§ **WHAT THE TASK ASKS**
For each record below, retype the text exactly and omit any image.

§ **RECORDS SUPPLIED**
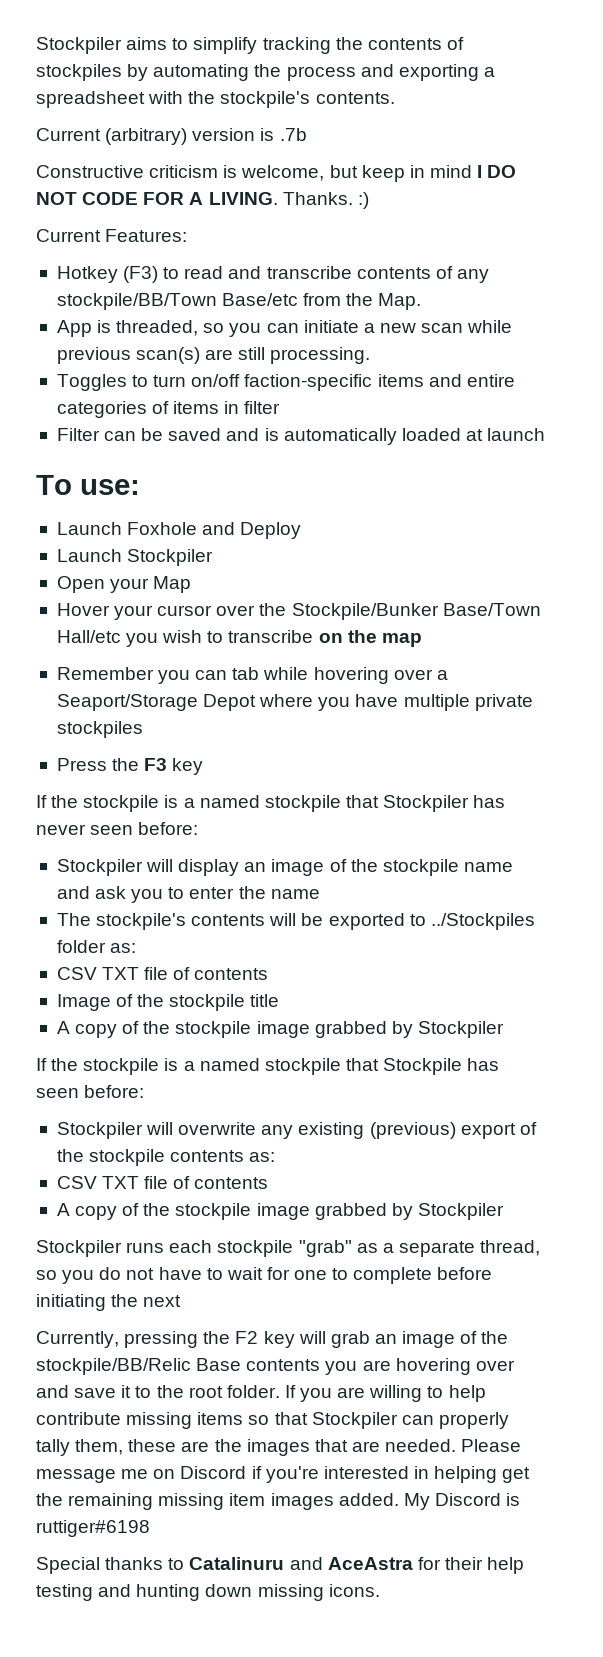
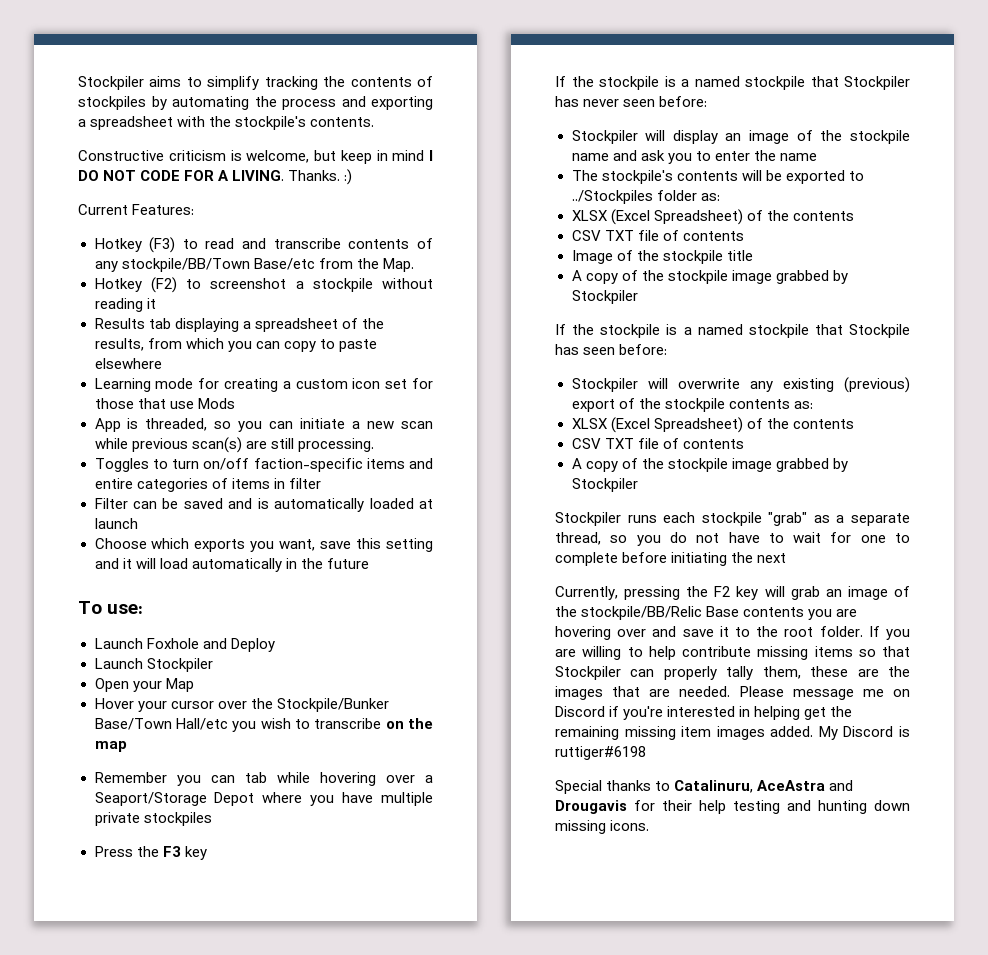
[36,128,307,145] // Current (arbitrary) version is .7b -> (375, 122) none
(422, 301) none -> [94,277,433,293] [94,298,156,312] [94,318,384,332] [94,338,377,352] [94,358,162,369] [94,378,433,392] [94,398,235,409] // Hotkey (F2) to screenshot a stockpile without reading it // Results tab displaying a spreadsheet of the results, from which you can copy to paste elsewhere // Learning mode for creating a custom icon set for those that use Mods
(546, 434) none -> [94,538,434,552] [94,558,369,572] // Choose which exports you want, save this setting and it will load automatically in the future
(137, 948) none -> [571,209,854,225] // XLSX (Excel Spreadsheet) of the contents
(276, 1157) none -> [571,417,854,433] // XLSX (Excel Spreadsheet) of the contents
[189,1557,413,1570] Catalinuru and AceAstra -> [674,780,854,793] [555,800,627,814] Catalinuru, AceAstra and Drougavis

§ **WRITTEN ANSWER**
[36,128,307,145] // Current (arbitrary) version is .7b -> (375, 122) none
(422, 301) none -> [94,277,433,293] [94,298,156,312] [94,318,384,332] [94,338,377,352] [94,358,162,369] [94,378,433,392] [94,398,235,409] // Hotkey (F2) to screenshot a stockpile without reading it // Results tab displaying a spreadsheet of the results, from which you can copy to paste elsewhere // Learning mode for creating a custom icon set for those that use Mods
(546, 434) none -> [94,538,434,552] [94,558,369,572] // Choose which exports you want, save this setting and it will load automatically in the future
(137, 948) none -> [571,209,854,225] // XLSX (Excel Spreadsheet) of the contents
(276, 1157) none -> [571,417,854,433] // XLSX (Excel Spreadsheet) of the contents
[189,1557,413,1570] Catalinuru and AceAstra -> [674,780,854,793] [555,800,627,814] Catalinuru, AceAstra and Drougavis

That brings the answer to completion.